We (Arm) have had more off-line discussions with some members of the
community and they have expressed some reservations on adding scalable
vectors as a first class type. They have proposed an alternative to enable
support for C-level intrinsics and autovectorization for SVE.
While Arm's preference is still to support VLA autovec in LLVM (and not just
for SVE; we'll continue the discussion around the RFC), we are evaluating the
details of this alternative -- SVE-capable hardware will begin shipping within
the next couple of years, so we would like to support at least some
autovectorization as well as the C intrinsics by the time that happens.
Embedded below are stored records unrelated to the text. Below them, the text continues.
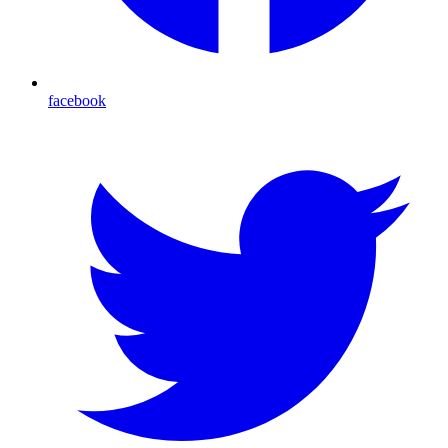
facebook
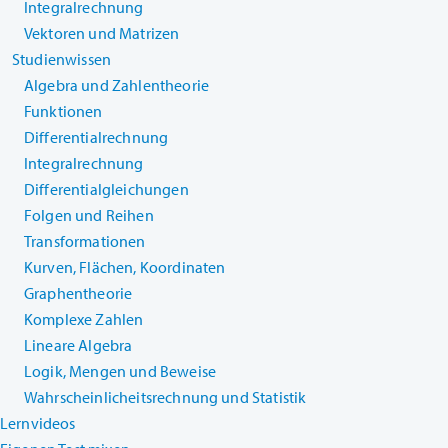
Integralrechnung
Vektoren und Matrizen
Studienwissen
Algebra und Zahlentheorie
Funktionen
Differentialrechnung
Integralrechnung
Differentialgleichungen
Folgen und Reihen
Transformationen
Kurven, Flächen, Koordinaten
Graphentheorie
Komplexe Zahlen
Lineare Algebra
Logik, Mengen und Beweise
Wahrscheinlicheitsrechnung und Statistik
Lernvideos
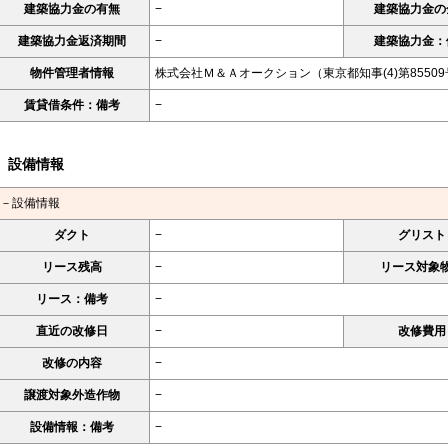
建築協力金の有無
−
建築協力金の
建築協力金返済期間
−
建築協力金：
物件管理者情報
株式会社Ｍ＆Ａオークション（東京都知事(4)第8550
賃貸借条件：備考
−
設備情報
－設備情報
ダクト
−
グリスト
リース残高
−
リース対象
リース：備考
−
直近の改修日
−
改修費用
改修の内容
−
譲渡対象外造作物
−
設備情報：備考
−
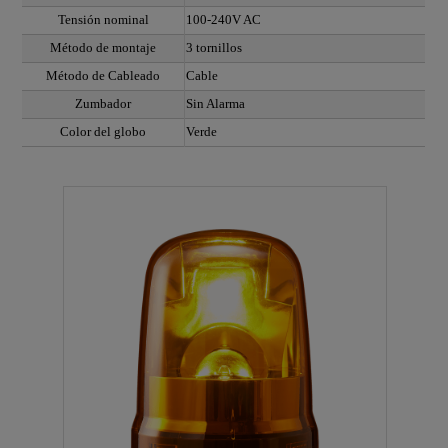
Tensión nominal
100-240V AC
Método de montaje
3 tornillos
Método de Cableado
Cable
Zumbador
Sin Alarma
Color del globo
Verde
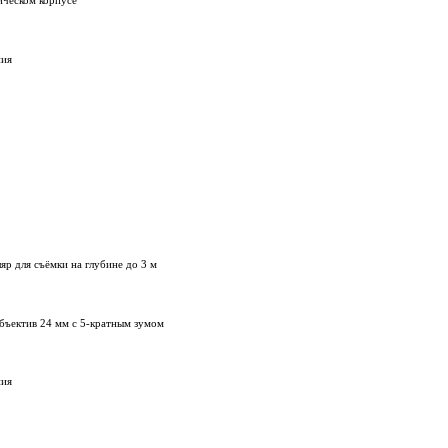
ическом корпусе
ния
р для съёмки на глубине до 3 м
объектив 24 мм с 5-кратным зумом
ния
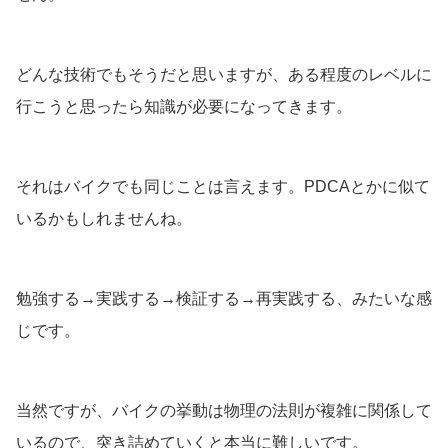
どんな技術でもそうだと思いますが、ある程度のレベルに
行こうと思ったら知識が必要になってきます。
それはバイクでも同じことは言えます。PDCAとかに似て
いるかもしれませんね。
勉強する→実践する→検証する→再実践する、みたいな感
じです。
当然ですが、バイクの挙動は物理の法則が複雑に関係して
いるので、突き詰めていくと本当に難しいです。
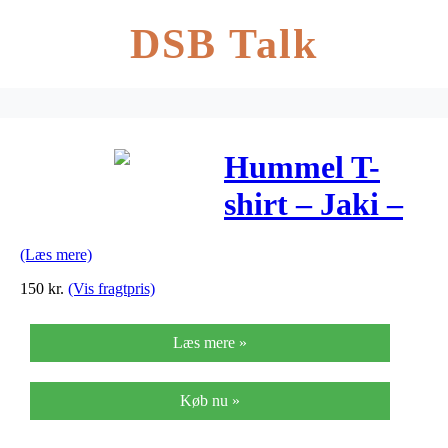
DSB Talk
Hummel T-
shirt – Jaki –
Gråmeleret
(Læs mere)
150
kr.
(Vis fragtpris)
Læs mere »
Køb nu »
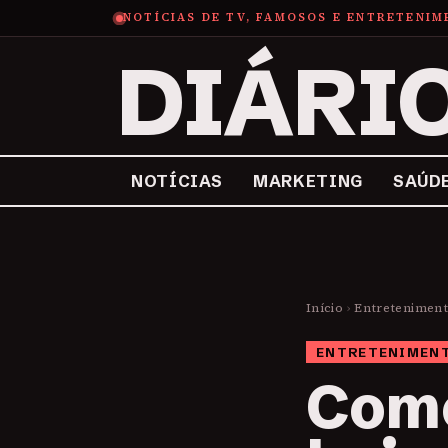
NOTÍCIAS DE TV, FAMOSOS E ENTRETENI
DIÁRI
NOTÍCIAS
MARKETING
SAÚD
Início
›
Entretenimen
ENTRETENIMEN
Como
This alternative proposal has two parts:
* For the SVE ACLE (C-language extension intrinsics), use an opaque type
(similar to x86_mmx, but unsized) and just pass intrinsics straight
through to the backend. This would give users the ability to write
vector length agnostic (VLA) code for SVE without resorting to assembly.
* For SVE autovectorization, use fixed length autovec -- either for a
user-specified length, or multiversioned to different fixed lengths.
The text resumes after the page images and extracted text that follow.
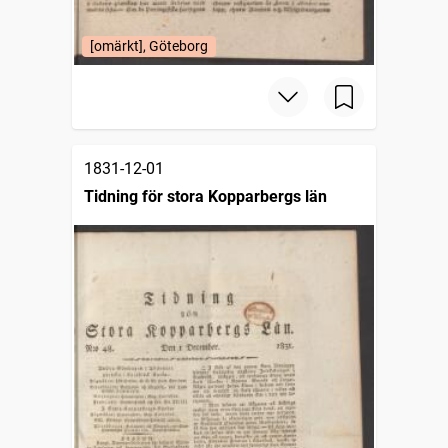
[omärkt], Göteborg
1831-12-01
Tidning för stora Kopparbergs län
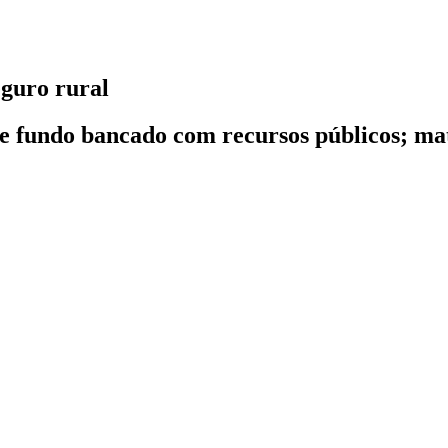
guro rural
 e fundo bancado com recursos públicos; ma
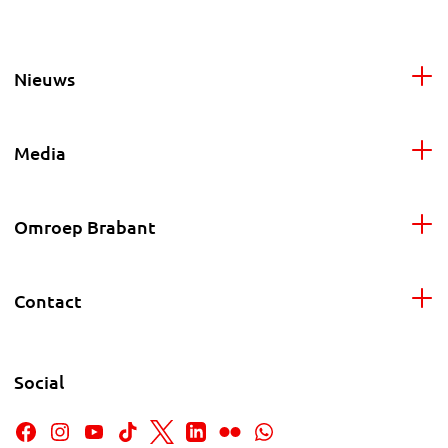
Nieuws
Media
Omroep Brabant
Contact
Social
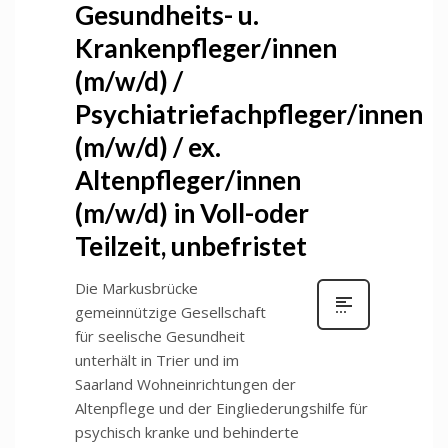
Gesundheits- u.
Krankenpfleger/innen
(m/w/d) /
Psychiatriefachpfleger/innen
(m/w/d) / ex.
Altenpfleger/innen
(m/w/d) in Voll-oder
Teilzeit, unbefristet
Die Markusbrücke
gemeinnützige Gesellschaft
für seelische Gesundheit
unterhält in Trier und im
Saarland Wohneinrichtungen der
Altenpflege und der Eingliederungshilfe für
psychisch kranke und behinderte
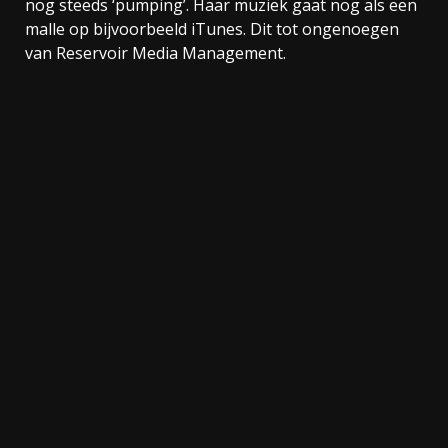
nog steeds ‘pumping’. Haar muziek gaat nog als een
malle op bijvoorbeeld iTunes. Dit tot ongenoegen
van Reservoir Media Management.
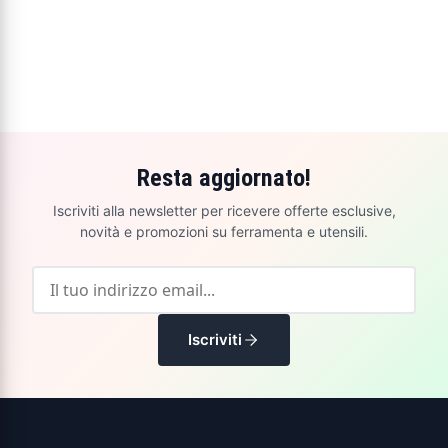
Resta aggiornato!
Iscriviti alla newsletter per ricevere offerte esclusive,
novità e promozioni su ferramenta e utensili.
Iscriviti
I've spent some time over the last month prototyping an opaque type SVE C
intrinsic implementation to see what it would look like; here's my notes so far:
* I initially tried to use a single unsized opaque type.
* I ran into problems with using just a single type, since predicates use
different registers and I couldn't find a nice way of reassigning all
the register classes cleanly.
- I added a second opaque type to represent predicates as a result
- This could be avoided if we added subtype info to the opaque type
(basically minimum element count and elt type); this would mean that
we would either need to represent the count and element type in
a serialized IR form, or that the IR reader would need to be able
to reconstruct the types by reading the types from the intrinsic name
* I ran into a problem with the opaque types being unsized -- the C
intrinsic variables are declared as locals and clang plants
alloca/load/store IR instructions for them
- Could special case alloca/load/store for these types, but that's very
intrusive and liable to break in future
- Could introduce a special 'alloca intrinsic', but would require quite
a bit of code in clang to diverge as well as a custom mem2reg-like
pass just for these types
- I ended up making them sized, but with a size of 0. I don't know if
there's a problem I'll run into later on by doing this.
- While 'load' and 'store' IR instructions are fine for spill/fill memory
operations on the stack, we need to use intrinsics for everything else
since we need to know the size of individual elements -- while there
might not be many big-endian systems in operation, we still need to
support that.
* I reused the same (clang-level) builtin type mechanism that OpenCL does
for the SVE C-level types, and just codegen to the two LLVM types
I now have a minimal end-to-end implementation for a small set of SVE C
intrinsics. I have some additional observations based on our downstream
intrinsic implementation:
* Our initial downstream implementation attempted to do everything in
intrinsics, so would be similar to the opaque type version. However,
we found that we missed several optimizations in the process. Part of
this is due to the intrinsics being higher-level than the instructions
-- things like addressing modes are not represented in the intrinsics,
and with a pure intrinsic approach we miss things like LSR
optimizations.
* We also thought that the need for custom extensions for optimizations
like instcombine on SVE intrinsics would be reduced since someone using
the intrinsics is already going to the trouble of hand-optimizing their
code, but we hadn't appreciated that using C++ templates with constant
parameters and other methods of code generation would be common. As a
result, we now have user requests that operations like 'svmul(X, 1.0)'
be recognized and folded away, and are trying to find better
representations, including lowering to normal IR operations in some cases.
* Some operations can't be represented cleanly in current IR, but should
work well with Simon Moll's vector predication proposal.
Any feedback? I've posted my (very rough) initial work to phabricator:
clang: https://reviews.llvm.org/D59245
llvm: https://reviews.llvm.org/D59246
-Graham